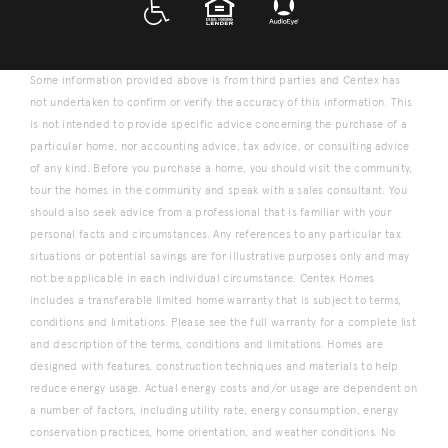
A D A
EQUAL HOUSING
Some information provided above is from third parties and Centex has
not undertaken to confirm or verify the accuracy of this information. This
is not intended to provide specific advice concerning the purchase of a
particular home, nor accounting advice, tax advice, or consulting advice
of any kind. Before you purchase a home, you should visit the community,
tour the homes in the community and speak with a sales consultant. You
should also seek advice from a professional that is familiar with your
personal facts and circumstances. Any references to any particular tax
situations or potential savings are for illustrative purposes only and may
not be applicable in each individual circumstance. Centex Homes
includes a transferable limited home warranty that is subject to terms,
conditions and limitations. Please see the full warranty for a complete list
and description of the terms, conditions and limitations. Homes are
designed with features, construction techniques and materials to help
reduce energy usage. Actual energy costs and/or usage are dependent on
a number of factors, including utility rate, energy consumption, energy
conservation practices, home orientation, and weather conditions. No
=======
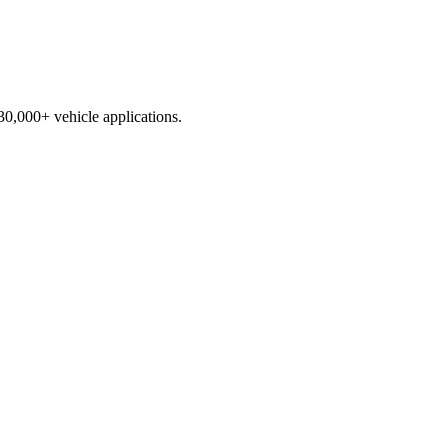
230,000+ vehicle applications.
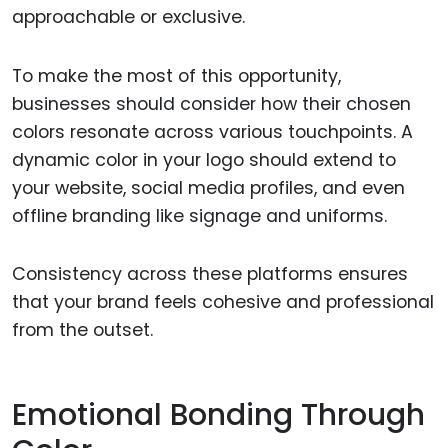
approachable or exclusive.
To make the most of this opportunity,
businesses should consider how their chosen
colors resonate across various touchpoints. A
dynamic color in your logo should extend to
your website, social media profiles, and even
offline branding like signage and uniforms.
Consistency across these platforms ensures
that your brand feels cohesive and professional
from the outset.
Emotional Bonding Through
=======
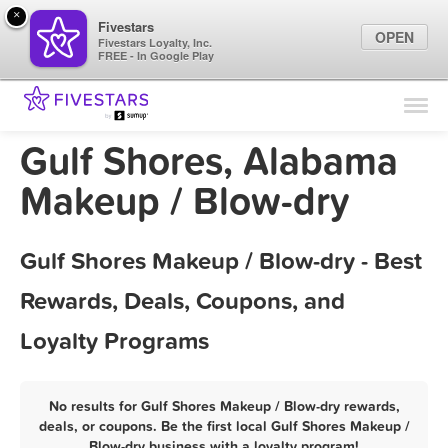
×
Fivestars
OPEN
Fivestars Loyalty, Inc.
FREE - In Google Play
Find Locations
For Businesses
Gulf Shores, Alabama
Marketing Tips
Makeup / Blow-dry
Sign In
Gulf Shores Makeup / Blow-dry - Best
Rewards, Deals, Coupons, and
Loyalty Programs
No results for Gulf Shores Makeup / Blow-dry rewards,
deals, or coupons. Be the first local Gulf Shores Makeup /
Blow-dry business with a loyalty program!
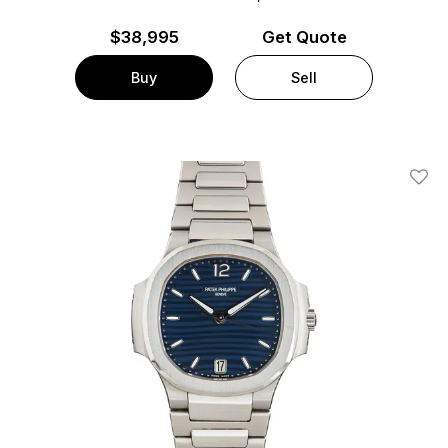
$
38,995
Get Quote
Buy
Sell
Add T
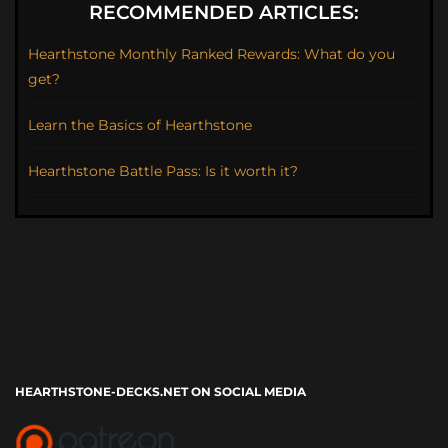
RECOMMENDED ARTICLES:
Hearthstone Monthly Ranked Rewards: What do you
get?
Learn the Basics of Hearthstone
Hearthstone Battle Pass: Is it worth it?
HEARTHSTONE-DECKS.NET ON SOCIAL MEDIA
=======
## What this task involves
From the records above, transcribe without alteration every line from the one with "approachable or exclusive." to the one with "your website, social media profiles, and even", inclusive.

## Result for this exercise
approachable or exclusive.
To make the most of this opportunity,
businesses should consider how their chosen
colors resonate across various touchpoints. A
dynamic color in your logo should extend to
your website, social media profiles, and even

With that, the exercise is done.